Blockchain innovation might be the hardest corporate innovation to actually achieve

Around 1831 there was a Dutch navy commander who was 29 years old. He had fought in one war in the current Indonesia, got a medal and was promoted being a captain on a small vessel: a gunboat with merely one cannon and around 32 crew.

Van Speyk was sent out when the Belgian war of independence started: he went to Antwerp to play a kind-of border control. The harsh wind took him to the shore where an angry Belgium mob was waiting for him. Van Speyk didn’t hesitate for a moment, grabbed a sigar and exclaimed: ,,Dan maar liever de lucht in’’, which translates as: ,,I’de rather kill myself’’. And so he did: he blew a big chunk of gunpowder below deck causing a huge explosion on board killing 28 of the 31 crewmembers.

If van Speyk lived today, I’m pretty sure he would made a awesome blockchain consultant advising his clients to go full on blockchain technology.
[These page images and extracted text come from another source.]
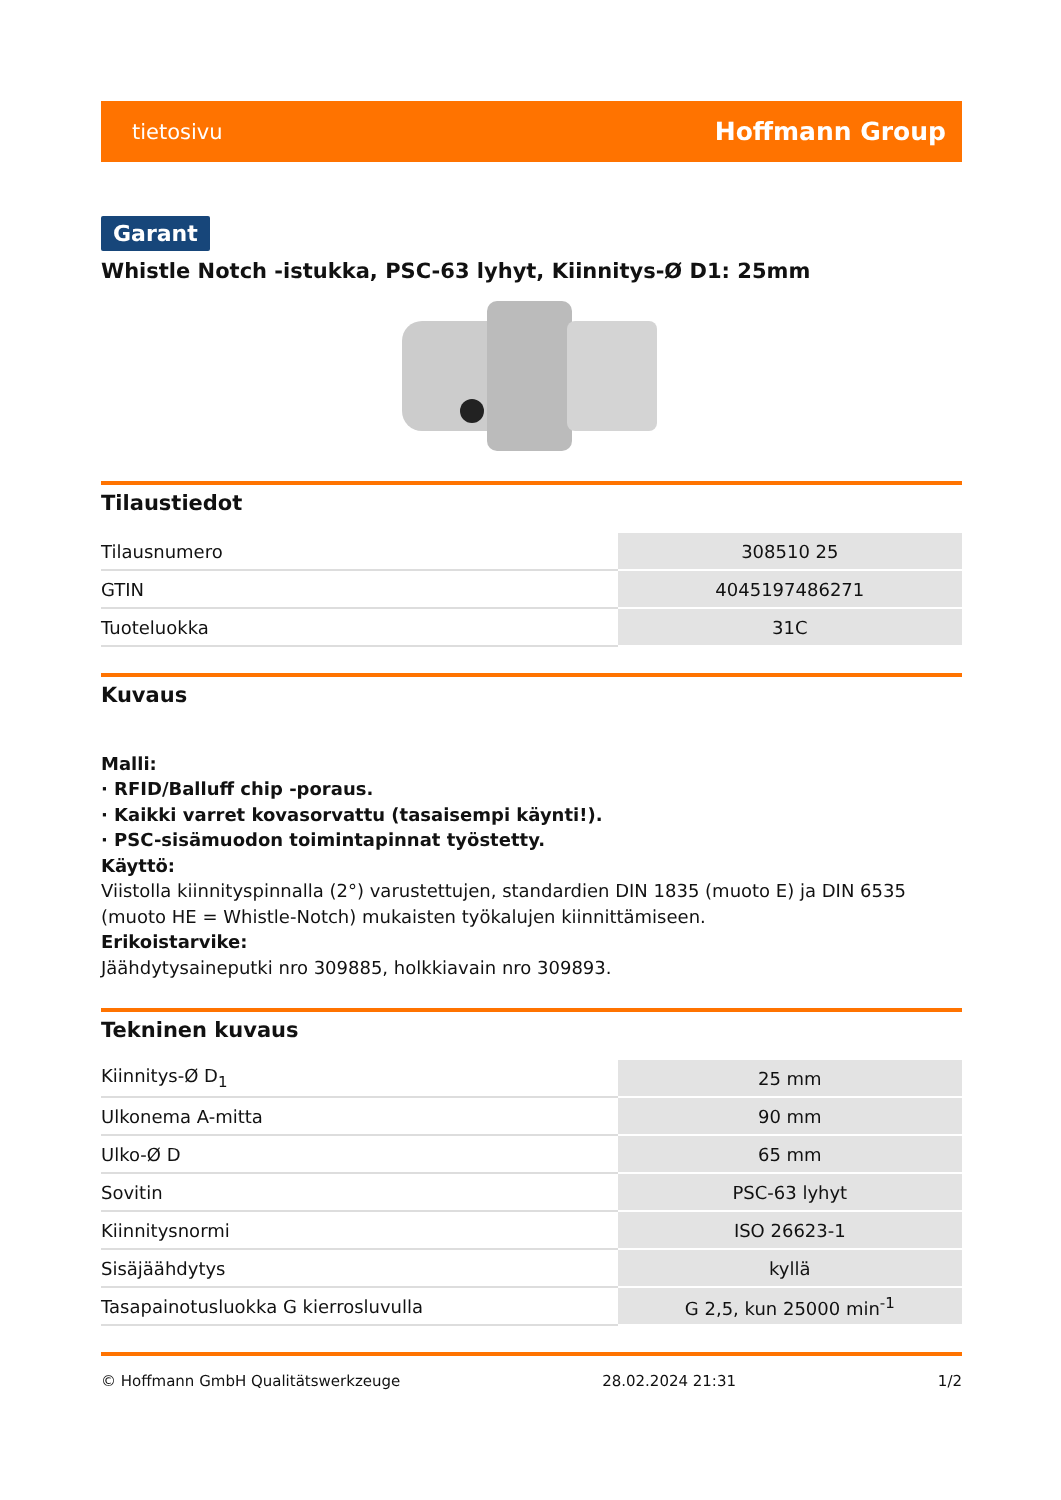tietosivu Hoffmann Group
Garant
Whistle Notch -istukka, PSC-63 lyhyt, Kiinnitys-Ø D1: 25mm
Tilaustiedot
| Tilausnumero | 308510 25 |
| GTIN | 4045197486271 |
| Tuoteluokka | 31C |
Kuvaus
Malli:
· RFID/Balluff chip -poraus.
· Kaikki varret kovasorvattu (tasaisempi käynti!).
· PSC-sisämuodon toimintapinnat työstetty.
Käyttö:
Viistolla kiinnityspinnalla (2°) varustettujen, standardien DIN 1835 (muoto E) ja DIN 6535 (muoto HE = Whistle-Notch) mukaisten työkalujen kiinnittämiseen.
Erikoistarvike:
Jäähdytysaineputki nro 309885, holkkiavain nro 309893.
Tekninen kuvaus
| Kiinnitys-Ø D<sub>1</sub> | 25 mm |
| Ulkonema A-mitta | 90 mm |
| Ulko-Ø D | 65 mm |
| Sovitin | PSC-63 lyhyt |
| Kiinnitysnormi | ISO 26623-1 |
| Sisäjäähdytys | kyllä |
| Tasapainotusluokka G kierrosluvulla | G 2,5, kun 25000 min<sup>-1</sup> |
© Hoffmann GmbH Qualitätswerkzeuge 28.02.2024 21:31 1/2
True blockchain innovation takes away a so-called third party. This has to do with the core principal of blockchain: transactions are validated with the help of distributed computer power called mining.

Corporates do this validation themselves, for instance: insurance companies keep a database of all the insurances. And they keep track on when someone actually needs a payout. If lots of people need their insurance it’s likely that the commission will rise. Their business model is being a third party: the better they monitor the better their business model works and the more profitable the business will be.

Startups building value propositions around the blockchain are basically replacing existing third-parties, such as banks, insurers, notaries or (real) estate models. This is called disruptive innovation, which I’m sure you’ve heard about dozens of times.

Rushing to remodel your existing Value Proposition directly into the blockchain within a corporate is basically the same as running below deck with a sigar: if we cannot win the war; we might as well blow ourselves up.

Sane innovators should look for opportunities where Blockchain tech does prove a value which can be monetized: not by acting as a third-party but by adding specific domain-knowledge into a ledger as a form of openness or transparency. And create new value by using this (semi) open data.

There are still some big hurdles for 2018 to tackle. Let’s discuss three of them:

  1. Picking reliable technology is no easy task. There are a lot of API’s available but almost zero have any track record in proven and reliable applications. So, picking Etheureum could be a good choice, but will it last? Picking some hot ICO could be good, but it may as well be a scam.
  2. And there’s the complexity. Despite excellent work from blockchain ambassadors it’s still a complex set of rules. A set of rules which are a bit flexible to explanation. And some white-noise: bitcoin is doing great thus clouding the opinion on blockchain ór making it more suspicious.
  3. Transformational innovation is still a scary place. Building a radical new business model that could cripple the current business is super risky and therefore toxic. Your board or CEO’s have to have big balls and deep understanding of underlying technology to approve any project, big or small.

Don’t be a van Speyk. Start modeling new experiments to kickstart small projects and learnings out of a distributed setting. Find out what works for you and your customers. Your job as a (corporate) innovation leader is to systematically reduce the risk & uncertainty of new ideas.